(Dataset excerpts)
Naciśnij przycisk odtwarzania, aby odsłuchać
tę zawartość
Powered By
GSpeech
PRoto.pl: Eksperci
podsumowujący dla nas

**JOB ITEM**
Each record above needs to be reproduced exactly as written.

**RESPONSE TO THIS TASK**
Naciśnij przycisk odtwarzania, aby odsłuchać
tę zawartość
Powered By
GSpeech
PRoto.pl: Eksperci
podsumowujący dla nas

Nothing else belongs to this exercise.